Here's a selected list of some of the cases Dr. Schecter and I have been involved with this week:
- Open feeding gastrostomy in a 39 year old woman with esophageal cancer who developed an iatrogenic tracheoesophageal fistula after rigid esophagoscopy performed the previous month.
- Urgent Bassini repair of an incarcerated inguinal hernia in a 35 year old man; you only get mesh if you pay for it.
- Mesh repair of a recurrent inguinal hernia in a 61 year old man (who could pay for his mesh).
- Exploratory laparotomy for trauma in a 21 year old woman sustaining multiple injuries, including T7/8 spinal fracture with gross dislocation and paralysis, who presented with hypotension, decreased hematocrit, and an initial positive FAST.
- Excision of a 30cm soft tissue mass in the left posterior thigh of a
60 year old man; mass was adherent to the sciatic nerve.
- Takedown and resection of prolapsed ascending loop colostomy, conversion to end sigmoid colostomy in a 47 year old man with advanced metastatic rectal cancer, previously treated with chemotherapy.
- Exploratory laparotomy, repair of jejunal perforation, closure of abdominal wall stab wound in a 33 year old man who presented with a left flank stabbing through which approximately 50 cm of small bowel had eviscerated.
- Total thyroidectomy in a 26 year old woman with long-standing refractory toxic goiter.
- Rigid esophagoscopy and biopsy of distal esophageal mass in a 60 year old man with dysphagia, barium swallow showing obstructive mass.
- Exam under anesthesia with biopsy of recurrent anal warts in a 13 year old boy with HIV who had prior resection of a Buschke-Lowenstein tumor with diverting colostomy; planned anoplasty was deferred given the finding of warts just under the closed perianal skin.
And for a quick survey of inpatient pathology, here's a list of the patients we recently rounded on in the male ward, some admitted within the past 24 hours, others longer-term ward residents...
- 35 year old man post-op day 12 s/p repair of ileal perforation, likely due to typhoid.
- 65 year old man with leprosy (yes, leprosy), leonine facies, and no digits, with distal lower extremity osteomyelitis.
- 23 year old man transferred for "peptic ulcer," though diagnosed on rounds to have TB pericarditis and congestive hepatomegaly.

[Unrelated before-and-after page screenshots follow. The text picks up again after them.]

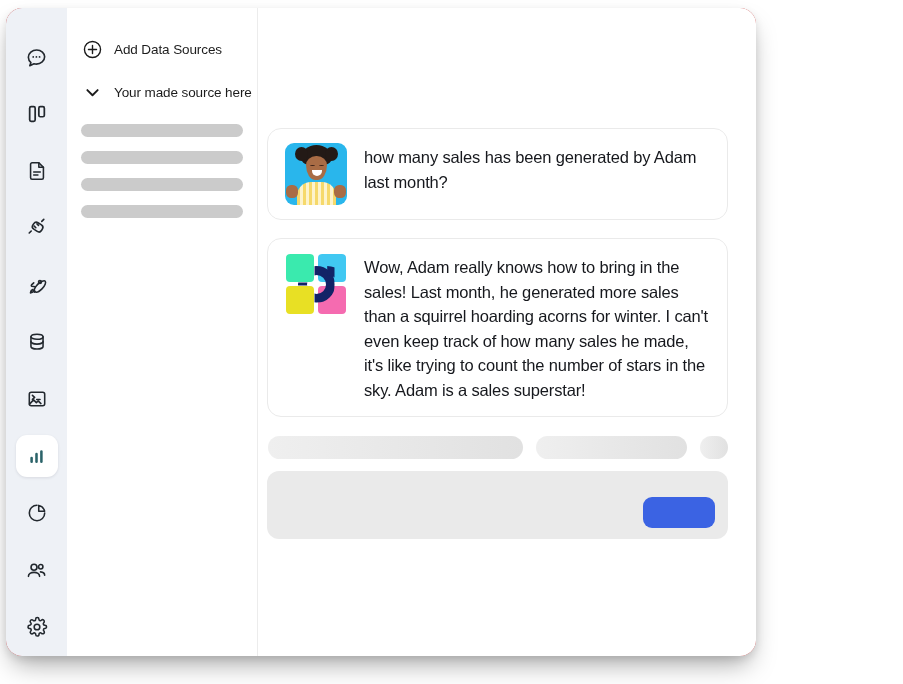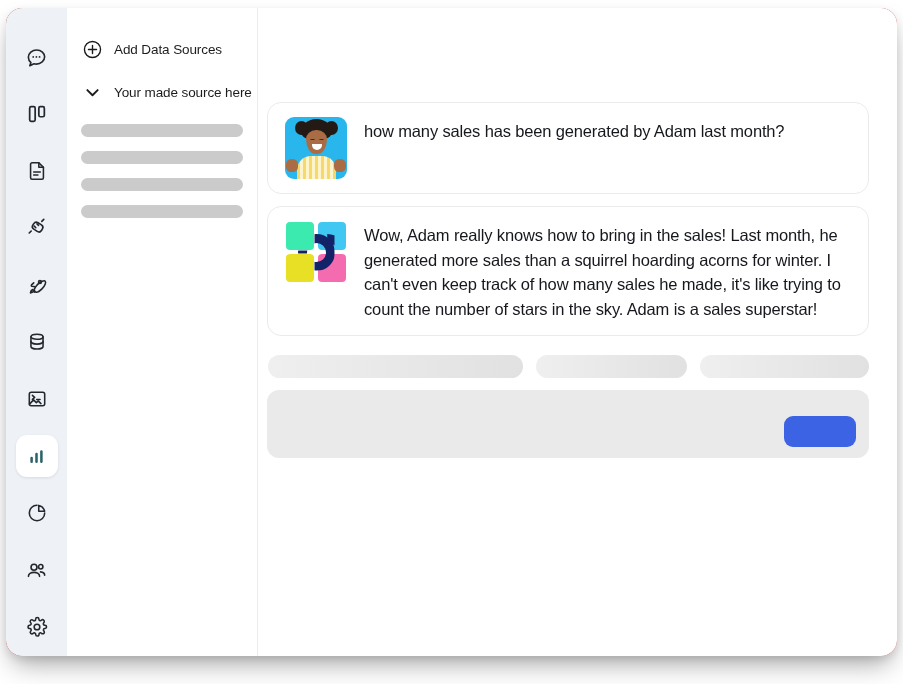--- a/index.html
+++ b/index.html
@@ -7,21 +7,21 @@
     margin: 0; padding: 0;
     width: 903px; height: 684px;
     background: #ffffff;
     font-family: "Liberation Sans", sans-serif;
     overflow: hidden;
   }
 
   #app-window {
     position: absolute;
     left: 6px; top: 8px;
-    width: 891px; height: 648px;
+    width: 750px; height: 648px;
     background: #b91c1c;
     border-radius: 16px;
     box-shadow: 0 14px 26px -6px rgba(0,0,0,0.34), 0 3px 8px rgba(0,0,0,0.10);
     display: flex;
     overflow: hidden;
     justify-content: space-between;
   }
 
   
   #icon-rail {
@@ -96,24 +96,24 @@
   
   #chat-area {
     flex: 1 1 auto;
     background: #ffffff;
     position: relative;
     display: flex;
     flex-direction: column;
     padding: 0 28px 0 9px;
   }
   #messages {
-    margin-top: 94px;
+    margin-top: 120px;
     display: flex;
     flex-direction: column;
-    gap: 12px;
+    gap: 18px;
   }
   .bubble {
     border: 1px solid #eaeaea;
     border-radius: 14px;
     background: #ffffff;
     display: flex;
     gap: 17px;
     padding: 14px 17px;
     align-items: flex-start;
   }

- 53 year old man 7 years s/p right hemicolectomy for colon cancer, with fever, pain and leukocytosis, awaiting CT scan.
- 60 year old man post-op day 5 for AKA for diabetes-related gangrene.
- 70 year old man with obstructive jaundice from pancreatic head mass.
- 60 year old man with jaundice and ascites related to hepatocellular carcinoma.
- 61 year old man with exacerbation of chronic scrotal swelling, associated with abdominal pain, awaiting imaging.
- 31 year old man with acute cholecystitis and obstructive jaundice, awaiting cholecystectomy with common bile duct exploration (no ERCP here).
- 75 year old man with approx 10cm breast mass, grossly positive axillary lymph nodes.
- 57 year old man with fixed left gluteal tumor, likely squamous cell carcinoma.
- 70 year old man with hematemesis and wasting, found to have advanced gastric cancer.
- 33 year old man s/p ex lap and repair of jejunal perf, left flank stab wound with evisceration.
- 61 year old man with right upper quadrant pain, jaundice, and a history of alcohol abuse, awaiting imaging.
- 48 year old man s/p resection of prolapsed ascending loop colostomy, now with end sigmoid colostomy.
- 62 year old man who was readmitted with wound dehiscence following a laparotomy for bowel obstruction.
- 58 year old man with diabetic foot ulcer.
- 72 year old man with left orbital malignant tumor.
- 60 year old man with esophageal cancer, awaiting EGD.
- 70 year old man with esophageal cancer and tracheoesophageal fistula, awaiting possible feeding gastrostomy.
As you can see, a broad mix of the familiar and the (much) less-familiar.